▶ _AIM OF THE EXERCISE_
Pick out every line in the material below that contains the string "instances" and copy those lines.

### LISTED RECORDS ###

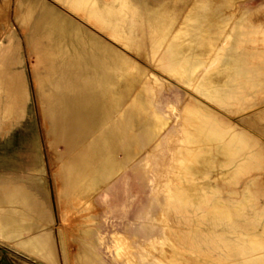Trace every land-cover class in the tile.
<instances>
[{
  "label": "rangeland",
  "instance_id": "obj_1",
  "mask_svg": "<svg viewBox=\"0 0 264 264\" xmlns=\"http://www.w3.org/2000/svg\"><path fill=\"white\" fill-rule=\"evenodd\" d=\"M93 1L112 8L111 19L114 14L119 15L125 38L135 43L142 40L158 7L177 4L181 8V22L196 0ZM227 2L229 6L221 10L222 19L227 21L222 36L226 38L221 37L205 61L199 49L195 51L205 62L197 76L210 73L219 80L222 90L235 91L219 103L203 96L194 81L187 82L168 70L171 36L159 50L152 52L147 45L136 48L132 43L118 40L96 17L62 0H0V143L8 152L11 150L5 155L6 149H0L4 151L0 152V173L6 171L7 164L20 162L24 150H31L33 141L20 140L37 136L45 162V182L52 196L46 205L51 221L37 231H46L53 238L56 264H81L80 253L87 255L84 264H125L114 253L115 233L128 239L139 264H218L213 260L218 256L216 251L207 257L205 247L194 252L189 245L188 236L197 229L210 233L206 220L199 221L205 211L189 208L192 213L176 212L172 207L168 210L166 182L172 173L174 151L183 137L182 119L184 114L202 107L224 125L227 135L244 133L255 141L219 174L238 170L254 153L261 154L258 165L245 170L232 184L236 190L231 197H236L235 207L240 204L246 207L249 217L248 233L252 240L249 264H264V130L261 128L264 124V0ZM118 4L123 8L118 9ZM28 5L35 7L32 12L27 10ZM77 38L112 48L120 59L116 71L125 75V87L112 92L110 116L103 123L97 122L90 131L79 134L69 129L75 98L67 94L69 75L58 66L66 51L60 47V40H65L64 46L71 52L72 41ZM234 55L239 58L243 74H233L228 81L217 69L229 66ZM226 82L228 87L224 86ZM162 121L167 122L166 126ZM110 132L113 136L110 139H114L111 149L94 163L86 162L73 179L75 182L70 181L69 169L79 164L92 148L100 149L103 137L111 135ZM14 145L17 147L12 153ZM102 178L103 184H99ZM209 179L191 178L185 181V187L205 194L206 188L200 183ZM215 180L211 183L220 182ZM245 184L247 194L243 201L238 191ZM219 187L223 189L222 200L229 198L226 184L219 183ZM192 214L196 216L191 218ZM25 223H29V228L21 233L30 232L35 226L28 215ZM45 223L41 218L37 224ZM235 223L239 224L238 220ZM201 225L204 226L198 228ZM4 235L0 236V264H49L55 258L51 240L44 236L33 235L21 242L20 247L27 248L31 255L17 246L23 235L6 232ZM167 237L178 258L171 260L166 248L165 256L155 250L154 256L147 259L149 246ZM239 241L237 234L236 264H242L244 252ZM45 242L51 244L50 253L43 251Z\"/></svg>",
  "mask_w": 264,
  "mask_h": 264
},
{
  "label": "bare ground",
  "instance_id": "obj_2",
  "mask_svg": "<svg viewBox=\"0 0 264 264\" xmlns=\"http://www.w3.org/2000/svg\"><path fill=\"white\" fill-rule=\"evenodd\" d=\"M62 1L67 2L72 8L82 9L91 17H96L98 22L102 24L105 29H110L115 33L118 40L124 43H132L136 48L147 45L152 52H155L159 50L160 46L171 36L168 47L171 56L167 64L169 71L177 73L187 82L194 81L195 87L200 93L213 101L223 103L224 98L226 99L235 94L234 90L232 92L228 89L222 90L219 85V80H215L210 73L202 77L197 76L198 71L205 66L204 61L208 53L216 48L221 37L225 33L227 21L222 19L221 10L229 6L227 0H196L181 22H179L181 8L177 4L158 7L148 21L149 24L147 23L148 28L145 35L142 36V40L135 43L125 38L124 29H122V25L119 24L121 23L120 16L114 14V17L111 19L110 14L113 10L112 8L103 7L97 2L93 3V0ZM116 7H118V9L123 8L122 4H118ZM34 8L33 5L27 6V10L30 12H32ZM118 11L119 10H117V12ZM144 27L145 26H143V28ZM173 30L175 31L174 33H172ZM222 38L224 40L226 37L224 36ZM64 41V39L60 40V47L63 49L65 48L64 50L66 51L63 59L60 61L61 65L58 66L63 67L65 74L69 75L67 79V94L75 98V105H73L75 109L74 112L70 114L71 118H69L68 122L69 129L71 132H77V134L82 132L86 133L90 131L97 122L103 123L102 121L110 116L113 111L112 92L117 87H125V75H123L121 71H116L118 68V60L120 59L112 48L98 44L96 41L77 38L75 41H72L74 42L72 47L73 50L70 52L64 46ZM197 49H199V53L204 56V61L200 60V54L195 52ZM185 53H187V55H185ZM49 57L51 58V56ZM231 59L232 61L228 64L229 66L225 68L223 66L217 69L220 75L228 78V81L233 74H243V69L240 68L239 58L234 55ZM224 86L228 87V82H226ZM182 120L183 137L174 151L171 167L172 173L170 174L169 180L166 182L169 193L168 202H170L168 210L172 207L177 210H175L176 212H178V210L179 212L180 210H188L189 208L195 210L203 209L205 211L203 215L200 214L202 218H200L199 221H203L204 223L206 220V224L211 227L210 231L208 230L210 233L204 234L205 232L202 231L203 233H201V231L199 232V229H197V231H194L195 236L194 232H192L193 235L192 233L189 234V236L187 235L190 237L189 245L194 252L197 251V249L205 247L204 252H206L205 256L207 257H210V254L216 251L218 256L213 260H216L218 264H236L234 241L236 240L237 234H239V242L241 248L244 250L242 264H249L251 260L250 247L252 245L251 235L248 233L249 217H247V210L243 204L237 207L234 206V198L236 199V197H231V195L235 194L234 190L236 189H233L235 187L232 188L231 186L233 183L237 182L240 175L245 170L258 165L261 154L254 153L248 162L240 164L238 170H230L227 172L223 170V174H219V171H222L224 166H228L234 158L241 157L247 148L255 144V141L244 133L234 132L227 135V130L224 128V125H220L218 121L214 119L213 114L203 107L184 114ZM162 124L166 126L167 122L162 121ZM226 128L228 129V126ZM261 128L264 130V124L261 125ZM112 137V133L111 135H105L100 149L98 147L96 149L92 148L89 153L84 154L80 163L75 164L69 169L68 179L75 182L73 179L80 173V168H83L86 162L90 161L94 163L96 159L105 156L104 153L111 149L112 143H114V139H110ZM191 178H210L208 182H206L205 179L204 183H200L202 187L206 188L205 194L194 191L192 188L187 187L188 185L185 187V181H190ZM211 179L220 180L219 183L222 185L226 184L225 188L227 189V193H230L229 198L222 200V197H220L222 195L220 194L223 189L219 187L218 182L216 184L214 182L211 183ZM246 191L245 184V188L240 190V192L238 191V193H240V200L245 201ZM193 209L191 210L193 211ZM3 214L6 215L3 216ZM13 215L14 214L9 211L0 213V232L2 231L3 234L6 232L13 235L17 234L20 230L29 228V223H25V216L22 218H18L19 216L15 218ZM16 215L15 213V216ZM193 216L192 214L191 218ZM235 220H238L239 224H236ZM185 226L186 225H184V227ZM202 226L204 225H201V227L198 226V228H202ZM171 232L172 231L168 230L169 235ZM186 233H184L185 237ZM182 236L183 235L180 237ZM258 240L257 242H259ZM183 241L185 240L183 239ZM176 246L177 245H175V247ZM50 247L51 244H46L45 242L43 251L50 253ZM166 248H168L170 252L169 255L171 260L178 258V252L175 250L172 243L169 242L168 237L161 243L149 246L148 252L150 253L146 255V258H151V255L154 256L155 250H159L160 255L165 256L168 254ZM24 250L29 251L27 248ZM126 253L125 263H140L137 259V255L133 253L131 245H129Z\"/></svg>",
  "mask_w": 264,
  "mask_h": 264
},
{
  "label": "crops",
  "instance_id": "obj_3",
  "mask_svg": "<svg viewBox=\"0 0 264 264\" xmlns=\"http://www.w3.org/2000/svg\"><path fill=\"white\" fill-rule=\"evenodd\" d=\"M20 141H33L34 144L33 146L31 145V150L27 149L23 151V154L21 153L22 158L20 162L15 161L14 163L12 162L7 164L8 166L6 171L3 174L0 173V212L9 211L14 214L13 216L15 218H17L18 216V218H22L28 215L30 217L32 225L35 224V226L37 222L41 220V218H44L46 222L45 224H37V226H34L33 230H31L30 232L21 233L22 230L18 232V234L23 235V237L19 242H17V246L23 251L27 252L22 247H20L22 241L26 240L29 237H32L33 235L44 236L51 240L53 255H55V258L53 261L47 262L37 255L36 256L49 264H56L57 255L53 238L51 237L50 233H47L46 231H37L40 228L46 226L47 223L51 221L50 213L48 212L49 208L46 205L49 204V199L52 196L51 189L45 182L46 173L44 157H42L41 151L39 149L40 146L38 143L39 141H37V136H33L32 138L30 137L28 141L26 139H22ZM16 147L17 145H14L11 148L12 153H14ZM4 148L6 149L7 147L3 146V144L0 143V149L4 150ZM0 152L4 153V151L2 150H0ZM9 152H11V150ZM9 152L6 149L4 154L8 155ZM103 180L104 178L100 180L99 184H103ZM15 213L17 214L16 216ZM4 215L6 214H3V216ZM24 230L27 229L25 228ZM25 234L29 235L25 236ZM0 236L4 237L5 235L0 233ZM86 256L87 255H85L84 253H80L79 257L81 260V264H84L86 262Z\"/></svg>",
  "mask_w": 264,
  "mask_h": 264
},
{
  "label": "flooded vegetation",
  "instance_id": "obj_4",
  "mask_svg": "<svg viewBox=\"0 0 264 264\" xmlns=\"http://www.w3.org/2000/svg\"><path fill=\"white\" fill-rule=\"evenodd\" d=\"M118 235V236H117ZM114 253L118 258V261L125 263L126 252L129 247V241L125 236L119 235V233H115L114 235ZM131 264V263H125Z\"/></svg>",
  "mask_w": 264,
  "mask_h": 264
}]
</instances>
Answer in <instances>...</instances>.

###

▶ _RESPONSE FOR THIS EXERCISE_
<instances>
</instances>
Answer in <instances>...</instances>.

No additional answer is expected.